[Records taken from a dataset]
----

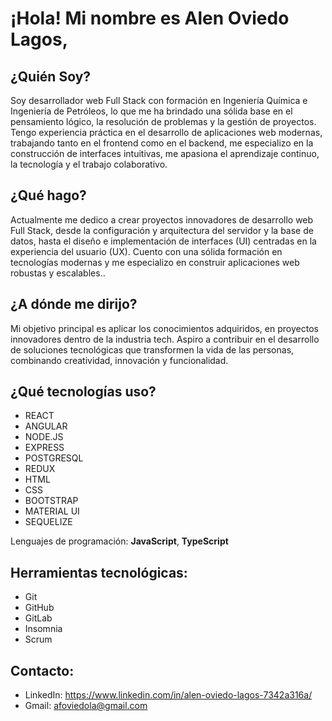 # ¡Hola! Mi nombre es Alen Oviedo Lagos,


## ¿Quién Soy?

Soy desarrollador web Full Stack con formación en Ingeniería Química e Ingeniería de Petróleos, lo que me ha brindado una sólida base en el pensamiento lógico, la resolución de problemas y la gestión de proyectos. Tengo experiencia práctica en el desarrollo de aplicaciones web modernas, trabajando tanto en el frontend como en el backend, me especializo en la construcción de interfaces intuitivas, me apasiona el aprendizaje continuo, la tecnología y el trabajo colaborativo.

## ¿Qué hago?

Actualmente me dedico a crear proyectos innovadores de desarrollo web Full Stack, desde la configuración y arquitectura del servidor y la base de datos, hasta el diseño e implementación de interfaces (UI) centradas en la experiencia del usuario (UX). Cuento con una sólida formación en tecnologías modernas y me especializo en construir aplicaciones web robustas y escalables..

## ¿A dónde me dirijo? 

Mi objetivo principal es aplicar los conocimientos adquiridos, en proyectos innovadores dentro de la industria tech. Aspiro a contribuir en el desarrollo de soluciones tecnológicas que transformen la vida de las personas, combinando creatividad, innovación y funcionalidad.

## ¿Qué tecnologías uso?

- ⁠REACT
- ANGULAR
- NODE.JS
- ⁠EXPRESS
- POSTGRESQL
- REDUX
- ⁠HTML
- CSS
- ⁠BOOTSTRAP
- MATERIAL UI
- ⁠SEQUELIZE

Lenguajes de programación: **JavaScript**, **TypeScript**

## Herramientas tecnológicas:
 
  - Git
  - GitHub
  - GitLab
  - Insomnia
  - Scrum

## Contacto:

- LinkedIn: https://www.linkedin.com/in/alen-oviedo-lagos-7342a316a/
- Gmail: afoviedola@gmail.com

----

Copy out the text of every item above word for word, leaving out the pictures.

Result for this task:
 # ¡Hola! Mi nombre es Alen Oviedo Lagos,


## ¿Quién Soy?

Soy desarrollador web Full Stack con formación en Ingeniería Química e Ingeniería de Petróleos, lo que me ha brindado una sólida base en el pensamiento lógico, la resolución de problemas y la gestión de proyectos. Tengo experiencia práctica en el desarrollo de aplicaciones web modernas, trabajando tanto en el frontend como en el backend, me especializo en la construcción de interfaces intuitivas, me apasiona el aprendizaje continuo, la tecnología y el trabajo colaborativo.

## ¿Qué hago?

Actualmente me dedico a crear proyectos innovadores de desarrollo web Full Stack, desde la configuración y arquitectura del servidor y la base de datos, hasta el diseño e implementación de interfaces (UI) centradas en la experiencia del usuario (UX). Cuento con una sólida formación en tecnologías modernas y me especializo en construir aplicaciones web robustas y escalables..

## ¿A dónde me dirijo? 

Mi objetivo principal es aplicar los conocimientos adquiridos, en proyectos innovadores dentro de la industria tech. Aspiro a contribuir en el desarrollo de soluciones tecnológicas que transformen la vida de las personas, combinando creatividad, innovación y funcionalidad.

## ¿Qué tecnologías uso?

- ⁠REACT
- ANGULAR
- NODE.JS
- ⁠EXPRESS
- POSTGRESQL
- REDUX
- ⁠HTML
- CSS
- ⁠BOOTSTRAP
- MATERIAL UI
- ⁠SEQUELIZE

Lenguajes de programación: **JavaScript**, **TypeScript**

## Herramientas tecnológicas:
 
  - Git
  - GitHub
  - GitLab
  - Insomnia
  - Scrum

## Contacto:

- LinkedIn: https://www.linkedin.com/in/alen-oviedo-lagos-7342a316a/
- Gmail: afoviedola@gmail.com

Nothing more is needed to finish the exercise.